Изменить размер шрифта - +

— Ты тоже! — шепнула Лина, а он негромко засмеялся и расстегнул ремень брюк.

Увидев его возбужденную плоть, Лина в первый момент смутилась. У нее даже закружилась голова от осознания своей власти над Энтони. Но скоро от смущения не осталось и следа: Энтони снял с нее трусики, уложил, нагую, на кровать, а сам устроился рядом и принялся покрывать поцелуями все ее тело.

Каждый его поцелуй, каждое прикосновение умножали наслаждение. Казалось, еще чуть-чуть — и она умрет от сладкой муки. Рука Энтони легла на живот Лины и стала нежно поглаживать, дразня и распаляя желание. От нетерпения ее тело изогнулось, и Энтони снова засмеялся, а рука его не спеша спустилась ниже, легла на шелковистый бугорок… Из горла Лины вырвался сладостный стон.

— Ты хочешь меня? — севшим от возбуждения голосом спросил Энтони.

— Хочу!

— Правда хочешь?

— Да! — Видит Бог, Лина никогда еще ничего так остро не желала.

Энтони осторожно лег сверху. Подрагивая от возбуждения, Лина прижалась губами к его плечу, раздвинула ноги, готовая слиться с ним воедино… Внезапно горячую пелену желания пронзил животный страх — словно в насмешку из глубин памяти с пугающей ясностью выплыла фраза: «А девочка-то залетела».

Залетела…

Лина отчетливо вспомнила Нэнси Хилл, жившую по соседству. Она родила в четырнадцать лет. Ее сверстницы ходили в школу, а Нэнси, до времени повзрослевшая, катала коляску с ребенком.

— Энтони… — шепнула она, холодея от страха.

— Что? — отозвался он, глядя на нее потемневшими от желания глазами.

— А ты не…

— Не бойся, любовь моя! Я не сделаю тебе больно.
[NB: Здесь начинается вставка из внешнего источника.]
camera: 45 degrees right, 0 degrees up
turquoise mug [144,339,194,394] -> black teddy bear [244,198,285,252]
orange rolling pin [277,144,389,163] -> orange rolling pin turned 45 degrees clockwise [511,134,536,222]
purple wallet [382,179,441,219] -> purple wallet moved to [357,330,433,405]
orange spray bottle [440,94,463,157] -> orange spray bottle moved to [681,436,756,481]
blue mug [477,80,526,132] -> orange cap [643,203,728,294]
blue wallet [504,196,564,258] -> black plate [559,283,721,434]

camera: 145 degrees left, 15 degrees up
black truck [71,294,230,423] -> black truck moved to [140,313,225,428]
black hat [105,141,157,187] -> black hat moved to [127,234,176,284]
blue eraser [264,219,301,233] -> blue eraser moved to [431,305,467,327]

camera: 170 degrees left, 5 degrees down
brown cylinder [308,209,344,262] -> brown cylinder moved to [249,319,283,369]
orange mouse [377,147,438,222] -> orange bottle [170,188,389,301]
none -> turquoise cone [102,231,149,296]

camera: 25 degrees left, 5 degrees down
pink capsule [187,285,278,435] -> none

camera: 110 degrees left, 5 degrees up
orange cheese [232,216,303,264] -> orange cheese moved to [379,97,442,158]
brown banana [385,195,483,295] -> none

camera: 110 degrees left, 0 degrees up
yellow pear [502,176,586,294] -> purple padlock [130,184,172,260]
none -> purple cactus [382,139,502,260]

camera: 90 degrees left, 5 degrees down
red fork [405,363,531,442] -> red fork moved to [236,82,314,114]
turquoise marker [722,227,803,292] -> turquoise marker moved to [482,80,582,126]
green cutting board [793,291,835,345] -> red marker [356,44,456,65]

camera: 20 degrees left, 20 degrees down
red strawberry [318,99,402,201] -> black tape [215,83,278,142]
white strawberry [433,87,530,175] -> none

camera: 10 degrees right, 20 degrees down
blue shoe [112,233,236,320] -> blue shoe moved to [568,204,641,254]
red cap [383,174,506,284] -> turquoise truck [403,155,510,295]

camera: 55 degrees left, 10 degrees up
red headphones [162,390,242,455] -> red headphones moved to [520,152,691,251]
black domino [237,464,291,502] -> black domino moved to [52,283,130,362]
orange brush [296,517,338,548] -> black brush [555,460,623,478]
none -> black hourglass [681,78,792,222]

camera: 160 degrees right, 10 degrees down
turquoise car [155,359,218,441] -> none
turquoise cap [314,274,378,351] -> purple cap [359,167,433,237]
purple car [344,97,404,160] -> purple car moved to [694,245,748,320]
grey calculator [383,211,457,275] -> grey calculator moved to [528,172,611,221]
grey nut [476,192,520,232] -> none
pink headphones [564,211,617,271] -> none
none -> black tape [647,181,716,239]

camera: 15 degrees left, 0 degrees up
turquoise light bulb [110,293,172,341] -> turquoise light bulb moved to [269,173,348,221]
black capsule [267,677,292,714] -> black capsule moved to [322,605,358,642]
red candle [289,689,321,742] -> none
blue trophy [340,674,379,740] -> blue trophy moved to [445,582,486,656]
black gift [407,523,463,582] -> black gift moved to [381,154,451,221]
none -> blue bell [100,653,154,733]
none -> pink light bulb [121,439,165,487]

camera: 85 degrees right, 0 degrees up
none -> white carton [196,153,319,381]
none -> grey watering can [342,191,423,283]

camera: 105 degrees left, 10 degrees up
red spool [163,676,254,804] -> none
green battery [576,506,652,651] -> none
— А вдруг я забеременею? Что тогда?

В нависшей тишине оглушительно громко тикал будильник. Энтони на миг замер и, выругавшись сквозь зубы, скатился с нее. Сел спиной — Лине почудилось, будто между ними выросла стена отчуждения, — и начал одеваться.

Она пребывала в смятении: ей было и обидно, и неловко. Ведь она всего лишь хотела сказать, что им… что им нужно…

— Энтони, я… — робко начала она и, когда он рывком обернулся, чуть не отпрянула, увидев выражение его лица. Разочарование и презрение — вот и все, что она увидела.

— Ты умеешь выбрать подходящий момент, — с убийственной иронией заметил он, застегивая молнию на брюках. — А пораньше не могла сказать?

— А сам-то ты о чем думал? — огрызнулась она, сердито мотнув головой. От резкого движения волосы упали на грудь, прикрыв наготу, и Лина заметила, как у Энтони нервно дернулась щека. — По-моему, ты тоже не был расположен к дискуссиям. Признайся, ведь ты не подумал о том, что тоже несешь определенную ответственность?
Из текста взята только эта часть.